A Post-It Flip Chart and Markers–Like I said, I’m a visual learner, so it helps me to have goals, deadlines, wish lists, etc. within eyesight. The good, old-fashioned flip-chart-sized Post-It allows me to do this. It also provides me with the satisfaction of posting a big red check mark when a task is completed. Everyone knows there’s nothing better than making a big red check mark!

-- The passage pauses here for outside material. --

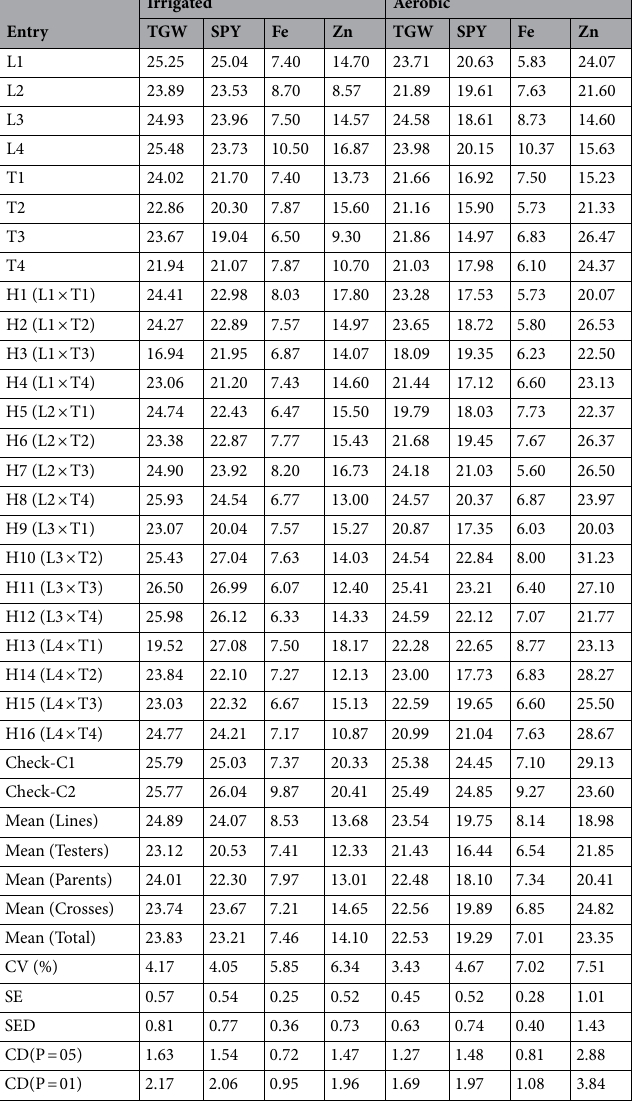
Table 4. Performance of F 1 progenies (Hybrids), parent lines (Lines and Testers) and checks for grain yield, TGW, grain Fe and Zn concentration in Irrigated and Aerobic methods. TGW—1000 Grain Weight; SPY— Single Plant Yield; Fe—Grain Fe content; Zn—Grain Zn content; L1 to L4—Lines; T1 to T4—Testers; H1 to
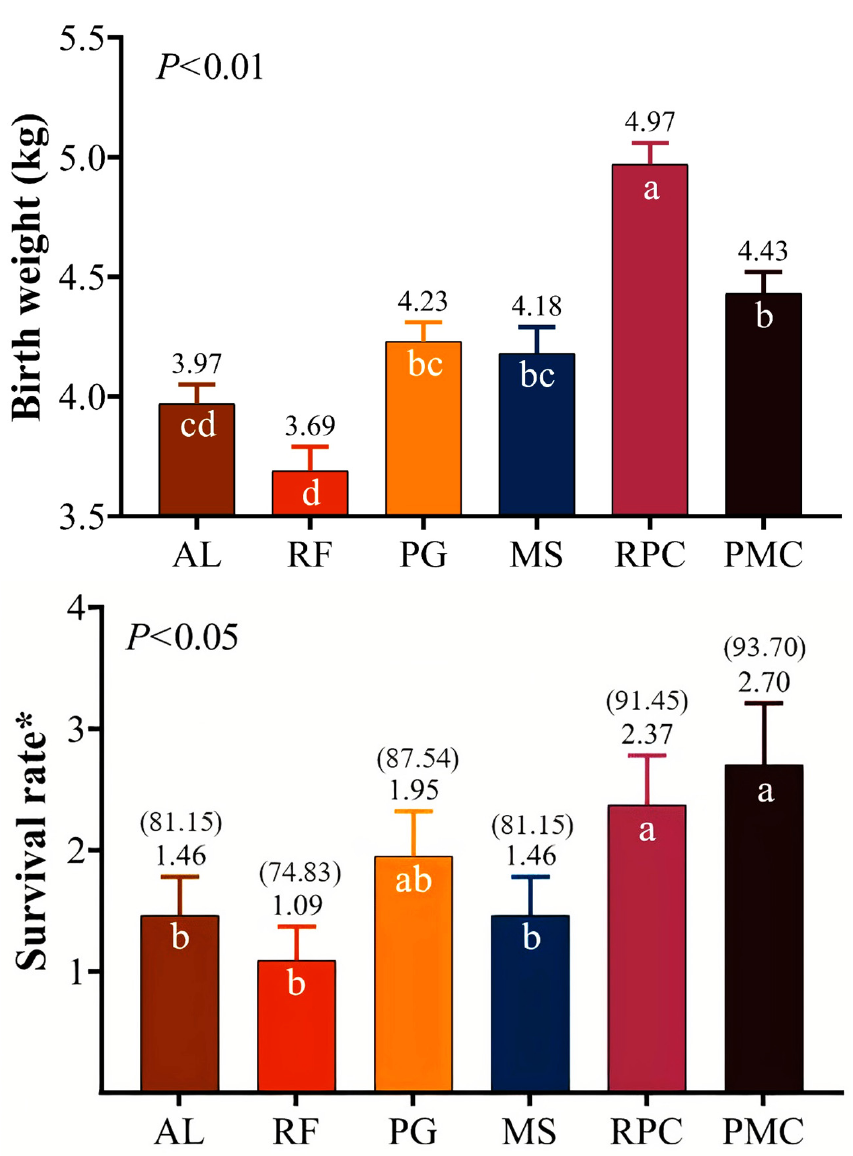
Figure 2. Effect of feed restriction and supplementation with propylene glycol, monensin sodium, and rumen-protected choline chloride in late pregnancy on birth weight (kg) and survival rate (%) of lambs. AL = ad libitum feed intake; RF = restricted feeding; PG = restricted feeding plus propylene glycol; MS = restricted feeding plus propylene glycol and monensin sodium; RPC = restricted feeding plus propylene glycol and rumen-protected choline chloride; PMC = restricted feeding plus propylene glycol, monensin sodium, and rumen-protected choline chloride. Values are means with their standard errors being shown by vertical bars. Means with different letters indicate significant differences among treatments. * Data are shown as logit values in columns and back-transformed percentages in parentheses.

Granted, most of these tools are pretty basic, and anyone who owns a smartphone has probably used them. However, my purpose in writing this blog (for now) is to chronicle the beginnings of learning to integrate technology into prevention. I’m sure as I get further along down the road, I’ll find more advanced tools to streamline life. But for now, as long as I can get a little help when it comes to balancing work/family time when I’m not punching a clock, then I’m one happy geek.